LSTM layer block
The Long Short Term Memory (LSTM) Layer block is a recursive short-term memory that preserves temporal information in the system. Unlike standard feed back loops, the LSTM can preserve information over indefinite time gaps.
|Input ports||1 or 4|
LSTMs are used in dynamic settings ware precise timing is required.
The standard use of the LSTM, mostly found in literature, is that of one or several blocks in parallel followed by a single output layer. In Synapse such a layout would look like this:
The LSTM consists of one input, three gates (of which all need not be present), and has one output. In the middle there is a feed back loop (commonly known as the cell) that makes it possible for the LSTM to remember information from one time step to the next. The gates are used to control how much new information is let in, how strongly it is remembered and how much is let out at the other end.
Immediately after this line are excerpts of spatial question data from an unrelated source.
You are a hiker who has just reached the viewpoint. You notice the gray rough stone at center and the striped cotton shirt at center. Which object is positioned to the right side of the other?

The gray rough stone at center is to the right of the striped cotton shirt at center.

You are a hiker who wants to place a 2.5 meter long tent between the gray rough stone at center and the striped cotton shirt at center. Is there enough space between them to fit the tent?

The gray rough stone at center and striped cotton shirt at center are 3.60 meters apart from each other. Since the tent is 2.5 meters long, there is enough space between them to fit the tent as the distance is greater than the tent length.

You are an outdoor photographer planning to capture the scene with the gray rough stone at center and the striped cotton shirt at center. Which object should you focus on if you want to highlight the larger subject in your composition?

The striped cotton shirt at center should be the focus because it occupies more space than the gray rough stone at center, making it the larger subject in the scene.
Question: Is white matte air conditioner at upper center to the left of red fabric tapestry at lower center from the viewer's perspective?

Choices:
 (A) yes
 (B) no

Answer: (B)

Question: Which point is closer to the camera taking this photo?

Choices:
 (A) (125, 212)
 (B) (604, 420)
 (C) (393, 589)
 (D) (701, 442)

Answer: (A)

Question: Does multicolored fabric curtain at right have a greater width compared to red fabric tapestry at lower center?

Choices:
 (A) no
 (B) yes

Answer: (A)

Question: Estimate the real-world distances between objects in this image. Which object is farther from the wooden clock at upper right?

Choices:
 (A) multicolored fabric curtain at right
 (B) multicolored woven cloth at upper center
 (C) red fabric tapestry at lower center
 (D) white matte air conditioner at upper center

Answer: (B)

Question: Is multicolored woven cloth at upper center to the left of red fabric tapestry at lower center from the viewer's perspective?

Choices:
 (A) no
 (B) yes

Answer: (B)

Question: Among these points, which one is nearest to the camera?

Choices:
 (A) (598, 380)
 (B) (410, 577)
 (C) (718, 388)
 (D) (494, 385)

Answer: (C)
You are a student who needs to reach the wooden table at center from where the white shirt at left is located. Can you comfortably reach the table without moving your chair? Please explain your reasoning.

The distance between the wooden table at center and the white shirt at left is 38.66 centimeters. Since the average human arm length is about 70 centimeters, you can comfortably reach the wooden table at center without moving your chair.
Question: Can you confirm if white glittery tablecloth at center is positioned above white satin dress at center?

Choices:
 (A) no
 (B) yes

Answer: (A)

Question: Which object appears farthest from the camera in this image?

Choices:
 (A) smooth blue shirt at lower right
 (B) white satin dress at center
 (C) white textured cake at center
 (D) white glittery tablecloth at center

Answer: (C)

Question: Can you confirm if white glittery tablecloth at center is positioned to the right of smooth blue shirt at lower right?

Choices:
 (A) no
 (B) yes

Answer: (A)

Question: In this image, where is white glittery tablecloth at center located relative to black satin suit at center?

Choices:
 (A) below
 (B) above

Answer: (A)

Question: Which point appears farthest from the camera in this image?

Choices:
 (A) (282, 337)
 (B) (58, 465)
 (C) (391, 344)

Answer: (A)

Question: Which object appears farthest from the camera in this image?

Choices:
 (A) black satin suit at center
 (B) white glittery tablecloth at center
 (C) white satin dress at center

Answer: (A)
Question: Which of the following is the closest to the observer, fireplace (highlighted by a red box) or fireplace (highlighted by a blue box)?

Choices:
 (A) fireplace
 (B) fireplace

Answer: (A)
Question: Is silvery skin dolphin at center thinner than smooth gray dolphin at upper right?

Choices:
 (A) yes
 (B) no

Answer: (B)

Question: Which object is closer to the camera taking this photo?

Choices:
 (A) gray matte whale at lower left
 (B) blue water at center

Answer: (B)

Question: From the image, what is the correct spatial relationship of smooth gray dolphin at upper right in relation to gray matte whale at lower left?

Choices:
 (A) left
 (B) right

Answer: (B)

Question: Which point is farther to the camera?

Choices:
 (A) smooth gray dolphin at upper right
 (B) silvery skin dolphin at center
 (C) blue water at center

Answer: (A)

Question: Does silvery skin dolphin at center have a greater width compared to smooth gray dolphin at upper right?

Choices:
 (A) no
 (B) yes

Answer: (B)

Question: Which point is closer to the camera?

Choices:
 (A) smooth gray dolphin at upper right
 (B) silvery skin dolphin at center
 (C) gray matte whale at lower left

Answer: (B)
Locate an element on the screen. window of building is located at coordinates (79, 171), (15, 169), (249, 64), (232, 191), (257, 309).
As a note, you can by removing all gates, reduce the LSTM to act like the first (processed) tap of a gamma memory with a classic artificial neuron applied to its input.
At the gates
Each gate is like a traditional artificial neuron. It has a weighted input, consisting of external connections, an optional connection to current cell state (called a peephole) and an optional bias. It also has a sigmodial activation function that squashes the gate activation to between 0 and 1. The gate activations are then used to weight the signals of the input, the feedback loop and the output, and are called the input gate, the forget gate and the output gate respectively.
Ins and Outs
The input passes through a classical artificial neuronIt has external connections, an optional connection to current cell state (known as a peephole) and an optional bias. The wighted sum of these inputs are then scaled by an activation function. The output of the activation function is then brought to the mercy of the input gate.
The output is just the cell state wighted by the output gate and then, optionally, biased and squashed by an output activation function. This last bias and activation function is usually not used, which leaves just the gated cell state.
Block, or no block
What has been described above is primarily a single LSTM cell. Usually they rather appear in layers or blocks. The difference between the layer and the block approach is that in a cell block, all cells share common gates, where as in a layer every cell has it's own gate. If peepholes are in place in the layered approach, all gates have peephole connections to all cells.
So we have a delay at the core of the LSTM. How do we do to train it? It so happens that the LSTM is constructed to be trained with standard static back propagation. This is done by calculating partial derivatives forward in time, storing them and then using them with the back bropagated error signal to calculate the necessary updates.
The settings can be modified using the settings browser.
|LSTM Layer settings|
In design mode, the block GUI shows the connections currently active and lets the user cange what connections to use by clicking on them while using the block tool.
|LSTM layer design GUI|
In training mode the GUI shows the current value of the individual cells. If the layer is in block mode, it will also show the activation of the gates.
|LSTM layer training GUI|
- The LSTM block training only works with a static control system.